United Way of Central Iowa’s Read to Succeed campaign is about more than just increasing kids’ reading proficiency. It’s also about instilling a lifelong love of reading, one that will serve kids from school days to old age.
Empowering your child to start a book club is a great way to reveal the joy of reading. The idea may seem overwhelming at first, but it’s easier than you might think. Here are a few simple ideas to consider before kicking off the club.
Decisions to Make First
Who will participate in your book club?
Ideally, all children involved in your group will be at a similar reading level, so you may want to target a particular age range for your group, such as second- and third-graders. Remember that younger children or weaker readers can have parents read aloud to them or listen to books on tape. Consider your demographic: mothers and daughters, fathers and sons, or simply parents and children. Older children could enjoy leading their own discussion with a parent or two to supervise.

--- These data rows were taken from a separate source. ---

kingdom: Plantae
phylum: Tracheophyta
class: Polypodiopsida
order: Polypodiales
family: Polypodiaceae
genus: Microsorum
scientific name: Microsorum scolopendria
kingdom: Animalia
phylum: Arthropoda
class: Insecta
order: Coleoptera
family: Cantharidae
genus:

How many participants are ideal?
Too few participants may mean a less lively conversation, while too many reduces the time for each child to talk. Book clubs of between five and eight children and their parents are optimal.
How will you advertise your book club?
You may simply want to invite your child’s friends and their parents by sending an invitation through the mail or by email. You can also post a flyer at your local library or children’s book store, or advertise in school newsletters.
Where will you meet?
Meetings can be held in participants’ homes on a rotating basis, in a local library, in local book stores or at local coffee shops or restaurants. The size of your group may help you identify the ideal location.
Planning Your First Meeting
Once you’ve found some children and parents interested in the book club, hold an organizational meeting to orient participants. This is a time for group members to get to know one another, establish some ground rules and decide on a meeting schedule and the first book to read. Ask group members to bring some of their favorite books to the meeting and give a summary of each book. Ask the kids to come up with a catchy name for the book club. Make sure to include the kids in all the decision-making.
Book Club Activities
Welcoming Activity: To set participants at ease, create a short welcoming game or activity related to the book you’ve read. For example, define one new or interesting word you learned from the book, share a short entry from your reading journal or declare your favorite character.
Book Discussion: The discussion is the heart of the book club, so spend the majority of your time on it. Depending on the size of the group and the ages of the children, discussion can range from 20 minutes to an hour. Whether the discussion is led by parents, children or both, prepare some questions ahead of time in case of a lapse in conversation.
Hands-On Activities: To engage kids, find or design an activity to accompany the book. In one book club, after reading “Call It Courage” by Armstrong Sperry, parents and their fourth-graders built miniature outrigger canoes based on the book’s rich description of life in the South Pacific.
Refreshments: Both kids and parents enjoy a time to talk informally and share a snack. Plan a themed snack related to the book, such as magic wand cookies for Harry Potter.
Book Rating: At the end of the discussion, offer members a chance to rate the book, using stars or numbers, and explain the reason for the rating.
Book Talks and Book Selection: Before closing the meeting, agree on the next selection. You might ask each child to bring in a book and give a short summary. Then the group can vote on the next selection. If you need book ideas, other parents, librarians and teachers can provide good suggestions for book clubs.
Business: At the end of the meeting, spend a few minutes on announcements. Members may want to tell others about upcoming events at local libraries or schools or discuss the book club schedule.
Incentives and Rewards: Make a chart where everyone can keep track of the books they read. Help them set realistic goals since everyone’s goals may be different.
Guests Speakers: Kids enjoy seeing how the book relates to real life and real people. If your theme is mysteries, call the local police station and invite a detective for a chat. Or have a local historian speak about unsolved mysteries in your area.